Collected data entries:
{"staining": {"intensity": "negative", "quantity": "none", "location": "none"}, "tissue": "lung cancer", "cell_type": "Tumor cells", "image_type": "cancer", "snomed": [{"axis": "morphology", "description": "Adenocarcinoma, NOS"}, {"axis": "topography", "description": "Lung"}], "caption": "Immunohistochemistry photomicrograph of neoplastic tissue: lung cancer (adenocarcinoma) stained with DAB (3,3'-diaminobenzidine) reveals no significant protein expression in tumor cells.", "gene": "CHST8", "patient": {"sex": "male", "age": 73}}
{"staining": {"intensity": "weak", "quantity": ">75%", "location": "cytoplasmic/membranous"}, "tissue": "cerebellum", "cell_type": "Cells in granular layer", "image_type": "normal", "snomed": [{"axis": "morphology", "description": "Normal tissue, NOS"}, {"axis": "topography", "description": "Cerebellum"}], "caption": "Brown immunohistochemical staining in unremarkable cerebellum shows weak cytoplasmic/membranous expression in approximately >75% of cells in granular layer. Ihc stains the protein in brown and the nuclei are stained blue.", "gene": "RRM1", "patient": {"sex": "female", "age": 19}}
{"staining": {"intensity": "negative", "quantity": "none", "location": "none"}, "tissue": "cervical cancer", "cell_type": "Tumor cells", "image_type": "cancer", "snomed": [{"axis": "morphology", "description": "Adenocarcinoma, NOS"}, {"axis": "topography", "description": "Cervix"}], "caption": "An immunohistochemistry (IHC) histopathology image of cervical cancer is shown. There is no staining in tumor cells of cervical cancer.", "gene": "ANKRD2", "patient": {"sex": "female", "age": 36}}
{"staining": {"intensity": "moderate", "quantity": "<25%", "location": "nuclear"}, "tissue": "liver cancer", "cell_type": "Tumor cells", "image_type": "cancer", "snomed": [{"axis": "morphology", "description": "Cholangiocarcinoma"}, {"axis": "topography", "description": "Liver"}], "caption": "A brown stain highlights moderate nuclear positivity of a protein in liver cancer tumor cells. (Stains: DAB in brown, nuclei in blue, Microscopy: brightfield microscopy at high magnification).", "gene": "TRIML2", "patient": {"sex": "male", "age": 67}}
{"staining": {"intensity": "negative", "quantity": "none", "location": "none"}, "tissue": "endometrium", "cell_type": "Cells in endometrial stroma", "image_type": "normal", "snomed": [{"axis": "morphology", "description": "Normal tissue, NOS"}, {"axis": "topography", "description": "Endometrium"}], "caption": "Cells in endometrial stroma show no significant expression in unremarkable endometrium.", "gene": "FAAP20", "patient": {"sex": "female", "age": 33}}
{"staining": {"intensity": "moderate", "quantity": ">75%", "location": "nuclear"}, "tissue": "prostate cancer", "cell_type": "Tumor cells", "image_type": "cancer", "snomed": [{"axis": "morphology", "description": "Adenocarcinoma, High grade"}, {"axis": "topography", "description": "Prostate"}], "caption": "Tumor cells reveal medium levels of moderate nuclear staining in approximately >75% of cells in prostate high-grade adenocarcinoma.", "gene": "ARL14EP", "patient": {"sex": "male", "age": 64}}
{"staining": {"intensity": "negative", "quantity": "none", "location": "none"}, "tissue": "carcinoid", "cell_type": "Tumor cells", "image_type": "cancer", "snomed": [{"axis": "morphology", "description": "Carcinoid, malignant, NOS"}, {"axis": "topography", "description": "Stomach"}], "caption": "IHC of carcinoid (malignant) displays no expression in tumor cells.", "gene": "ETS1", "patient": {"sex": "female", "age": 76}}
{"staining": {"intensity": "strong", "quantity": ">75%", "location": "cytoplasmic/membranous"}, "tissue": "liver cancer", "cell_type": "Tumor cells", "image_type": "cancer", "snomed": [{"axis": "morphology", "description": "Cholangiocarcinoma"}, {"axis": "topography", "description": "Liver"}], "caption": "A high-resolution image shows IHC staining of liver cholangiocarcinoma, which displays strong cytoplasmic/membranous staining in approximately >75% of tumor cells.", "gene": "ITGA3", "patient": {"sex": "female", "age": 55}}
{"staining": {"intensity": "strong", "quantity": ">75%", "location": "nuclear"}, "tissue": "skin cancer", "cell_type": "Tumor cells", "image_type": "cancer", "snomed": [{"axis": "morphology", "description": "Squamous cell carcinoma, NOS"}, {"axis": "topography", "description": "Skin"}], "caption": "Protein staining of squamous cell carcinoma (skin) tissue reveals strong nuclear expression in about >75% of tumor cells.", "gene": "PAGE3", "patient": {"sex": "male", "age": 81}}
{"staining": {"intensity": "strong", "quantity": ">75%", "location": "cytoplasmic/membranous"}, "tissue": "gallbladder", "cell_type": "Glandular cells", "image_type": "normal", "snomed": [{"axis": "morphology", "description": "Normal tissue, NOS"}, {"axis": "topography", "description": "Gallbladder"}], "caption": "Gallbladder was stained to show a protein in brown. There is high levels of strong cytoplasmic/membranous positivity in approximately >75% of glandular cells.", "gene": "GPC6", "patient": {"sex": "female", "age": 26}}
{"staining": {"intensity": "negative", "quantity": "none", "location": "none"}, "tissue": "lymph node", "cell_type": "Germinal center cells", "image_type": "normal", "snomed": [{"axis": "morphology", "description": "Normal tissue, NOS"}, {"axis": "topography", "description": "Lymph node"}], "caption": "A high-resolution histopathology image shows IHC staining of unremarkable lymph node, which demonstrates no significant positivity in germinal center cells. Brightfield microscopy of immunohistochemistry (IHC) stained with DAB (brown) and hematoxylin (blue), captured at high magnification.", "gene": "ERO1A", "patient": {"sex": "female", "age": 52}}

- _Problem description_
Check every line of the records, and copy the ones that hold the word "resolution".

- _Your response_
{"staining": {"intensity": "strong", "quantity": ">75%", "location": "cytoplasmic/membranous"}, "tissue": "liver cancer", "cell_type": "Tumor cells", "image_type": "cancer", "snomed": [{"axis": "morphology", "description": "Cholangiocarcinoma"}, {"axis": "topography", "description": "Liver"}], "caption": "A high-resolution image shows IHC staining of liver cholangiocarcinoma, which displays strong cytoplasmic/membranous staining in approximately >75% of tumor cells.", "gene": "ITGA3", "patient": {"sex": "female", "age": 55}}
{"staining": {"intensity": "negative", "quantity": "none", "location": "none"}, "tissue": "lymph node", "cell_type": "Germinal center cells", "image_type": "normal", "snomed": [{"axis": "morphology", "description": "Normal tissue, NOS"}, {"axis": "topography", "description": "Lymph node"}], "caption": "A high-resolution histopathology image shows IHC staining of unremarkable lymph node, which demonstrates no significant positivity in germinal center cells. Brightfield microscopy of immunohistochemistry (IHC) stained with DAB (brown) and hematoxylin (blue), captured at high magnification.", "gene": "ERO1A", "patient": {"sex": "female", "age": 52}}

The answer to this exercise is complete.